Problem description ::
Return a copy of every line in the records that includes the word "Adhes".
===============
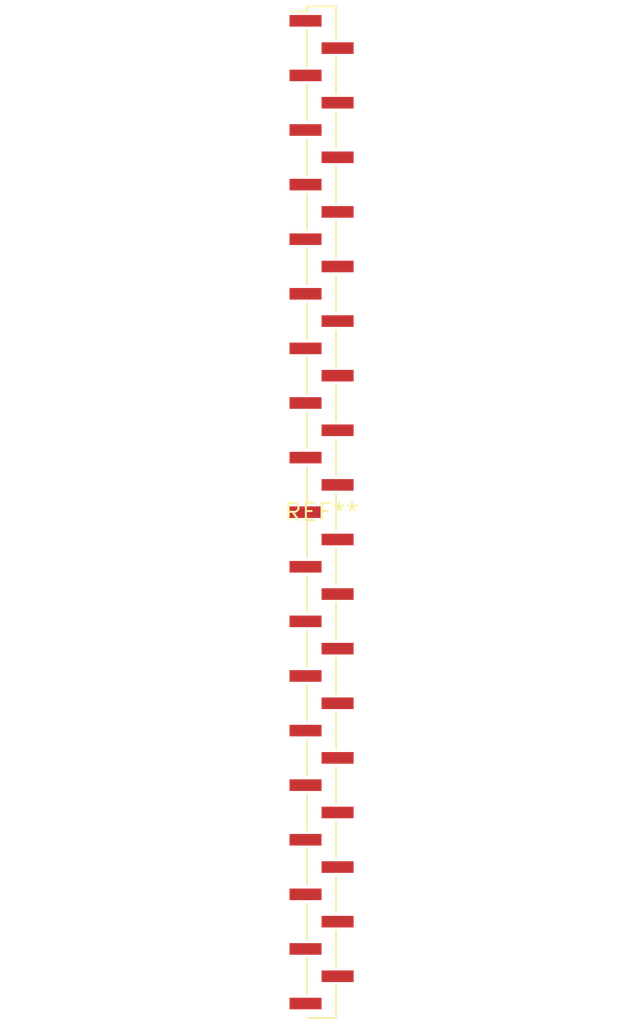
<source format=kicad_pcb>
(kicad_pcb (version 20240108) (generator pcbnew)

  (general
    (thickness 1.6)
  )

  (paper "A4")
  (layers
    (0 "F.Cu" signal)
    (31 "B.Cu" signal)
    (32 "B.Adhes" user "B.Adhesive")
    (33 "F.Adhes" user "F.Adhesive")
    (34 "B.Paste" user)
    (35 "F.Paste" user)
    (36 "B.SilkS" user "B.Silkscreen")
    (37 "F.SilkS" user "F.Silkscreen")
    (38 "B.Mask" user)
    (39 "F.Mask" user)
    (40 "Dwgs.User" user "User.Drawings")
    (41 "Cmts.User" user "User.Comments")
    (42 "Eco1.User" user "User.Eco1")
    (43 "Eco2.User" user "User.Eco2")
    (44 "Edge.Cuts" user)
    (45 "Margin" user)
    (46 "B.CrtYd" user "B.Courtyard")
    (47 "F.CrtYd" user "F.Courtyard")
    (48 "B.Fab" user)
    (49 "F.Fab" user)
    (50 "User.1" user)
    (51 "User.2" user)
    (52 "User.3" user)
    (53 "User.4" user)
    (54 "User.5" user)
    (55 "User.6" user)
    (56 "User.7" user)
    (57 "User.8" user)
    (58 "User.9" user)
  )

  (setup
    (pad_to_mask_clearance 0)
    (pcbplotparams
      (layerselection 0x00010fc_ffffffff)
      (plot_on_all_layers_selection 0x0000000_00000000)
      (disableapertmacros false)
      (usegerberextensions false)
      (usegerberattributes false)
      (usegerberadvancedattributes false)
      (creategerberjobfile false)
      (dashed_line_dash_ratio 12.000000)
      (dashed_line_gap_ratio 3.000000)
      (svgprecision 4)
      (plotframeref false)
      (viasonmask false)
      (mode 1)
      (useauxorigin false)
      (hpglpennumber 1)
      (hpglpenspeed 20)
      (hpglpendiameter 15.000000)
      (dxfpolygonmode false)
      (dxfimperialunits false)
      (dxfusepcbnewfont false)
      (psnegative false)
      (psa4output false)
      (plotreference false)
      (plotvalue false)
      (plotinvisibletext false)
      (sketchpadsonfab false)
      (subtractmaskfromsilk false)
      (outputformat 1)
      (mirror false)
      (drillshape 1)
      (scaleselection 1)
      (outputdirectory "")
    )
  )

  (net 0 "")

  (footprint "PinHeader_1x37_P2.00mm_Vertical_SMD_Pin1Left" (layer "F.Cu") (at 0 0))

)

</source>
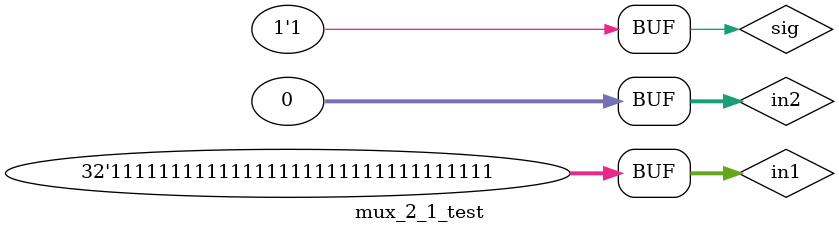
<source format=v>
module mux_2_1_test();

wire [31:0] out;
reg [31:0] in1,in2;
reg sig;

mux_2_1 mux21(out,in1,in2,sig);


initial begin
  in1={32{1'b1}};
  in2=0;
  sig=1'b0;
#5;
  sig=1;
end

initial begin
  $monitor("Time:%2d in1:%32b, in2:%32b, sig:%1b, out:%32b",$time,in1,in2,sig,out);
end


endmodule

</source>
===============
Answer space ::
    (32 "B.Adhes" user "B.Adhesive")
    (33 "F.Adhes" user "F.Adhesive")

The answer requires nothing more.